:: SELECTED PASSAGE ::
(begin)

Charter schools in NY are asking for fairness. The charter law doesn’t give charter schools any money for buildings. District schools don’t pay rent for their buildings, which are built with capital money funded by the state. Charters are public schools, and as you say, their students should get equitable treatment, which means either District school space or capital funds.
Regarding your other questions, I think it’s incumbent on charter school critics to raise real issues with data. Chartering entities are both good and bad. The good ones close bad schools and rarely allow a poor charter application to get approved. One certainly hears a lot of anecdotal evidence of charters acting badly, but presumably there would be legal findings, law suits, etc. if it were happening systemically. Bad charters are the worst enemy of good charters.
Did you say the same to the Mayor Bloomberg, when he did the polar opposite. Eva Moskowitz was given acces to ANY public school, whether it was a failing school or not. Practice what you preach, equality for ALL students is more important than peaceful coexistence.
I asked elsewhere, is “fair” a fair question to be asking? I really find you to be sidestepping the question and hiding behind a straw man of a lie. There’s a bigger lie, and from here it appears to be the only leg on which the alleged “need” for charters is standing. I’m asking if parents should care a great deal more about the bigger lie, which renders your point moot—as parents, students and teacher will plainly see, it simply wouldn’t happen in absence of the bigger lie.
All corporate reform is built on the false claim American schools are failing. It’s not true, so …next? This lie trumps your lie (which I still don’t know for sure is a lie or that it matters even if it is). Got anything else?
Do professional educators across the globe, from your neighbours to the north to the respected Finnish educator Pasi Sahlberg, travelling about country in search of a single policy maker who’ll take good advice, care more about American children than their parents do? I think that’s a real question. That and, “Do Americans care about *all* American children—can anti-public Americans run their individual races to the top up the backs of “other people’s children” — and not blink? I can’t imagine the answer to either question being yes, can you? Anyone?
Now, in my experience, our gracious host, Diane, believes facts are important and corrects her misstatements when proven wrong—in fact she has an established record of doing that. I haven’t seen her explain, but I can wait.
I can see you sincerely believe it’s a big deal. I don’t, for reasons already given and, perhaps even more fundamentally, because I’ve heard tell the man who backed InBloom hacked phones across the pond and threw his friends and lovers under the bus, and because I’ve seen that a man who pointed his finger at a teacher, behaved like a miscreant child in need of a time out, and who takes money from some of the same “public” charters’ backers, throw *his* goons under the bus, yet apparently no law is taller than either of them. The moneyed in America are above your paltry laws. Parents can see this. They don’t trust Rupert with their kids’ data. You argue they should trust his friends to teach their children. Why? Why shouldn’t they trust actual teachers? Your obsession with minutia has so far obscured your response to these clamouring alarm bells, if you have one.
It was stated by others, the schools are separate and unequal. Does the US Constitution declare there should be equitable access to education? (I’ve already heard “the word’s not in there,” and that’s not what I’m asking.)

(end)

:: INFORMATION SUPPLIED ::
(begin)

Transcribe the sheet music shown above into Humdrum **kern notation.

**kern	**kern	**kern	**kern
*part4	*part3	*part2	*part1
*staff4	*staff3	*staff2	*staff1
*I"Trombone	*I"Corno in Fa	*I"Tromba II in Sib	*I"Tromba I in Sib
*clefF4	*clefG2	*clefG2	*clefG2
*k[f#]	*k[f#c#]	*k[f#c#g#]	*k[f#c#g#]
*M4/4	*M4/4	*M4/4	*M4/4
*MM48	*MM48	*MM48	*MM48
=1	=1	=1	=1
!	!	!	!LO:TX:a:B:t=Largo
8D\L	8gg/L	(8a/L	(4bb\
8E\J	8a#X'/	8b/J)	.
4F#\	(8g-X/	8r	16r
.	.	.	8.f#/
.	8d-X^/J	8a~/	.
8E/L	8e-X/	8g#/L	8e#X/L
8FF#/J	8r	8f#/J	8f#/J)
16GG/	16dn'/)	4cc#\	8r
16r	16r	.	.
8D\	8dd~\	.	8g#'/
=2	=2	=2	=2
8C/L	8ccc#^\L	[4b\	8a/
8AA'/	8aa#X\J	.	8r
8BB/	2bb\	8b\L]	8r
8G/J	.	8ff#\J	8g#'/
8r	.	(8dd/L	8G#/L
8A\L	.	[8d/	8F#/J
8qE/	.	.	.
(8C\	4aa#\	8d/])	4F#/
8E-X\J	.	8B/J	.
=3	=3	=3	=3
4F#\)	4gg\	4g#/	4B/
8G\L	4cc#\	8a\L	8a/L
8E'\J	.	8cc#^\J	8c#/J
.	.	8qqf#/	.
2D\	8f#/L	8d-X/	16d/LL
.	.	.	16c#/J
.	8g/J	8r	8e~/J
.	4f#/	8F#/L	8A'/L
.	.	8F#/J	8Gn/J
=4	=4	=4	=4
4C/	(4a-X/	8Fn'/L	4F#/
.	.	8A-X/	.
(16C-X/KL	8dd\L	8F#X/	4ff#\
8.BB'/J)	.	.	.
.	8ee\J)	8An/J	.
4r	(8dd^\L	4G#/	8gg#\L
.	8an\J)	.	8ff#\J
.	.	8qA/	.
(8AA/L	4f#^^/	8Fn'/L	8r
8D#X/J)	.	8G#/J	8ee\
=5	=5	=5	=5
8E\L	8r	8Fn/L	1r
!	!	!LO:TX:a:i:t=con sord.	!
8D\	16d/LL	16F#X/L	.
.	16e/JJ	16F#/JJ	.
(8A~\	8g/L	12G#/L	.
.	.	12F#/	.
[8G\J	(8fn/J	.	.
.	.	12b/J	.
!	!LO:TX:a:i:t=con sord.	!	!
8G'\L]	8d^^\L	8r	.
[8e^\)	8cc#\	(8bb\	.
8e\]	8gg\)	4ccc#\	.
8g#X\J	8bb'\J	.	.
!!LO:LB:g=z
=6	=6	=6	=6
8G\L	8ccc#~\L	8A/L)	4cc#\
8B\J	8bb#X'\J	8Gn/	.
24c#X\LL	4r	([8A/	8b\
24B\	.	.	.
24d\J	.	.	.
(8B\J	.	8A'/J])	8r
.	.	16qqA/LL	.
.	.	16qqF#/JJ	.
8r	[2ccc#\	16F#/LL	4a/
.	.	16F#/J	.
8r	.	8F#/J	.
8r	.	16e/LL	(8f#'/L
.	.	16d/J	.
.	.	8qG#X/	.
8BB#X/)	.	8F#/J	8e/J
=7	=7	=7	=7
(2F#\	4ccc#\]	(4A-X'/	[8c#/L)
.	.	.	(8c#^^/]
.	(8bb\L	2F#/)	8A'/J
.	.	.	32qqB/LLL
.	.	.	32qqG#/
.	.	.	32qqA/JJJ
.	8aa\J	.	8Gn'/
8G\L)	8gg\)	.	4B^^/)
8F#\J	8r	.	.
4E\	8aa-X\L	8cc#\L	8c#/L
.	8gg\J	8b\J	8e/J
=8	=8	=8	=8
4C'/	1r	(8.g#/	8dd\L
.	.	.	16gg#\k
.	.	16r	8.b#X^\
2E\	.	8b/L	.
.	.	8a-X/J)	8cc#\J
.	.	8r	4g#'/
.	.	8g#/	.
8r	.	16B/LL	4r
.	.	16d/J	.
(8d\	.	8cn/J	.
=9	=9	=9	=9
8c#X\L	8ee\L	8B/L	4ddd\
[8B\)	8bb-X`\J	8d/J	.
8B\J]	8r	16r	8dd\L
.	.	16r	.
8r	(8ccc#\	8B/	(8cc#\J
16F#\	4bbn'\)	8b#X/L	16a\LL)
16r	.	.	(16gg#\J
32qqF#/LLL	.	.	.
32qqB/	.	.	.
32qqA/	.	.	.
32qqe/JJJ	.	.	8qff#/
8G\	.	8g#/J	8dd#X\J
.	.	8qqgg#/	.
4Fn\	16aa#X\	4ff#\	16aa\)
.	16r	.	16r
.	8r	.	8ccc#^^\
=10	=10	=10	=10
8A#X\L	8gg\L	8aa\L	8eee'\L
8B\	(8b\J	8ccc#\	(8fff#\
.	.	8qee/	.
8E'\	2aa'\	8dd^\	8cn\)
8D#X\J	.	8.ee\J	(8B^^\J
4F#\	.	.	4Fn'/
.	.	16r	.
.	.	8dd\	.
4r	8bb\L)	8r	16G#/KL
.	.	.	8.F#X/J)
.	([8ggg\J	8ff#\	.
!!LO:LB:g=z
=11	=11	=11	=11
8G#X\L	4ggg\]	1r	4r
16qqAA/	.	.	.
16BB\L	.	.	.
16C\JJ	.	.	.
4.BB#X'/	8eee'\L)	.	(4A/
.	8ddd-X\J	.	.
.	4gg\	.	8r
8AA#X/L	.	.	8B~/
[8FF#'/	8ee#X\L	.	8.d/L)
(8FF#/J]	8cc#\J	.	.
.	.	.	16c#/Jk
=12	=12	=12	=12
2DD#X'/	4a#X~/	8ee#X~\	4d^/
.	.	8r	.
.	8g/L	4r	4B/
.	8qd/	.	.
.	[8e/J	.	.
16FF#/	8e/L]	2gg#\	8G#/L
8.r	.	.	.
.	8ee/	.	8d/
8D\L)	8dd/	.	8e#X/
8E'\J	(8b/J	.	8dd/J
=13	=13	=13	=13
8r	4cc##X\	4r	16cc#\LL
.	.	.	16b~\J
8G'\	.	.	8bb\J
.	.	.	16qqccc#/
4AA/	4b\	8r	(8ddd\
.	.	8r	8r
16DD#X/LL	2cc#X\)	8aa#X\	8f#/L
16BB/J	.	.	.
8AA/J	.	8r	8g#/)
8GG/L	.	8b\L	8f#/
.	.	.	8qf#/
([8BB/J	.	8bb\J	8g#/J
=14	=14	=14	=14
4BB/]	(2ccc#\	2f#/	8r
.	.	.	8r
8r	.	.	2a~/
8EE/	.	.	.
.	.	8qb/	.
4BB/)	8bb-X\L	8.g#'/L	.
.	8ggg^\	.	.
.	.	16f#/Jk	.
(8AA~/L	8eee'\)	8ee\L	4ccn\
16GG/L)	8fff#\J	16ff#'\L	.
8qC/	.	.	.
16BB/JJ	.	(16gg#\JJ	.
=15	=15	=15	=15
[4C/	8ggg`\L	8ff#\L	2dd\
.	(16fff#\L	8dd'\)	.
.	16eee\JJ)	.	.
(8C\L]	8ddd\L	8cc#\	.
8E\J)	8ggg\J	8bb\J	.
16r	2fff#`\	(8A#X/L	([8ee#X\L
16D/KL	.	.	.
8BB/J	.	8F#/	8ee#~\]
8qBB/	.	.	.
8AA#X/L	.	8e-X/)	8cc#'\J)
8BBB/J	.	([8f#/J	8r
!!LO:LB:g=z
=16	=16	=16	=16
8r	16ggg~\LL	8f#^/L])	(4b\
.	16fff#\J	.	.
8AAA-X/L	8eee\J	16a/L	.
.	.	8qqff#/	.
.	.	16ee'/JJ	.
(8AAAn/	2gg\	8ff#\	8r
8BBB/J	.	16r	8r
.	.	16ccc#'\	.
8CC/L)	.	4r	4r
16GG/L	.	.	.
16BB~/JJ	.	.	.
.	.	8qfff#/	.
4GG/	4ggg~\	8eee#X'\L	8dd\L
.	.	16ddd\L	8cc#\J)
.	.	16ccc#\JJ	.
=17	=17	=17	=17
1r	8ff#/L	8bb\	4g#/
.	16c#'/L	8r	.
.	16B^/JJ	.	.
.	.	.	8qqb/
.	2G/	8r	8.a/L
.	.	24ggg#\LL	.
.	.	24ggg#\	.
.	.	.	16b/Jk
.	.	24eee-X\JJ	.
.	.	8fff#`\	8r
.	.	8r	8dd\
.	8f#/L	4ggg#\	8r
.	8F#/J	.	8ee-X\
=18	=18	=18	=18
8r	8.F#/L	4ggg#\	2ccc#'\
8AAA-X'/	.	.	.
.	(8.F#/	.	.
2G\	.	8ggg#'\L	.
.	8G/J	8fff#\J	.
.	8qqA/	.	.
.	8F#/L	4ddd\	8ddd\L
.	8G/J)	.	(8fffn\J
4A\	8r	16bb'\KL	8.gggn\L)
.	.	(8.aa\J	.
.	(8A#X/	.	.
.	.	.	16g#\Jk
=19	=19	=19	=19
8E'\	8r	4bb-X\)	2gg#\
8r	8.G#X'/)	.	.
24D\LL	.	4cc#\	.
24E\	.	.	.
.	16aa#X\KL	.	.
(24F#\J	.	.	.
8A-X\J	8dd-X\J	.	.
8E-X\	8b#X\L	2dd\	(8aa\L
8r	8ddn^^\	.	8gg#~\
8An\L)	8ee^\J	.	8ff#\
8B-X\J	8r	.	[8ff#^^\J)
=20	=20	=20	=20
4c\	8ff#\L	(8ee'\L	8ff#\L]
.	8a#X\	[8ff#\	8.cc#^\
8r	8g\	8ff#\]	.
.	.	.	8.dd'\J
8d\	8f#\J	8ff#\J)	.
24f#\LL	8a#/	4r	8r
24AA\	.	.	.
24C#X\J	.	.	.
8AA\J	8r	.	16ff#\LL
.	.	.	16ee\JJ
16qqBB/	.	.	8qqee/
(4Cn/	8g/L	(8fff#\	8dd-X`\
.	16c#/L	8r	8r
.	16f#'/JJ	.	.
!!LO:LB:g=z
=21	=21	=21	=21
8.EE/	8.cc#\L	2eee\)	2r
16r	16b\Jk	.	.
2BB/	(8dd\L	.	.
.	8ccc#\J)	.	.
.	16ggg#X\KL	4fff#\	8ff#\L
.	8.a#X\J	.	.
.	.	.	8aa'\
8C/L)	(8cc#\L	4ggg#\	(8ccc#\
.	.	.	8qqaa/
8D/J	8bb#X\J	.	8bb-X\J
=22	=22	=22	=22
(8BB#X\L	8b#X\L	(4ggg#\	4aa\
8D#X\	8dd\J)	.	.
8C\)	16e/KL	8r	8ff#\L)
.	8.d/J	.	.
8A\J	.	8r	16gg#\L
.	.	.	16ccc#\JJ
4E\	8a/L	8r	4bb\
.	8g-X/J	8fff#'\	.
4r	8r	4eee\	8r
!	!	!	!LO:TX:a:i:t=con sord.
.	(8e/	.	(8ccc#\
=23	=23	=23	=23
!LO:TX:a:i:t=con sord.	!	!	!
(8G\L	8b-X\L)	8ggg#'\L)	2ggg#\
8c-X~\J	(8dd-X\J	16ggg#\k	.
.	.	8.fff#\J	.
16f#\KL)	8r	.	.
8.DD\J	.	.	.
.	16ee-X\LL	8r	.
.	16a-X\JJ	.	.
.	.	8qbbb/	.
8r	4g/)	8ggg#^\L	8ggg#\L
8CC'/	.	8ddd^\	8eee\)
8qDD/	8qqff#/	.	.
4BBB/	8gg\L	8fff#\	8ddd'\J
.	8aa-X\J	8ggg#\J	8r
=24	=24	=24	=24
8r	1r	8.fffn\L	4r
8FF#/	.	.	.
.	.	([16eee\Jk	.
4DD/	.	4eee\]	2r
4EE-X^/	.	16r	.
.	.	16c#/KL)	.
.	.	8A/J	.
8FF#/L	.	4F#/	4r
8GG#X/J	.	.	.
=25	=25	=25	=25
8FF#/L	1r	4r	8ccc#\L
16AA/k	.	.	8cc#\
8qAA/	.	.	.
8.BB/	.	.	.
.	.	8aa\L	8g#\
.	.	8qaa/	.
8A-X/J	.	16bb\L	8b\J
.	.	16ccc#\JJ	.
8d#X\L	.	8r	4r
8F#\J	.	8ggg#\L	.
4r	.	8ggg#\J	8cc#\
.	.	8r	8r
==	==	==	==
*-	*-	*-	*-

(end)

:: SHORT PROBLEM 1 ::
In the charter school discussion, what does the charter law not give charter schools?
:: SHORT PROBLEM 2 ::
Quote the charter school discussion from "I asked elsewhere, is" to "Got anything else?".

:: COMPLETE RESPONSE 1 ::
Any money for buildings.

:: COMPLETE RESPONSE 2 ::
I asked elsewhere, is “fair” a fair question to be asking? I really find you to be sidestepping the question and hiding behind a straw man of a lie. There’s a bigger lie, and from here it appears to be the only leg on which the alleged “need” for charters is standing. I’m asking if parents should care a great deal more about the bigger lie, which renders your point moot—as parents, students and teacher will plainly see, it simply wouldn’t happen in absence of the bigger lie.
All corporate reform is built on the false claim American schools are failing. It’s not true, so …next? This lie trumps your lie (which I still don’t know for sure is a lie or that it matters even if it is). Got anything else?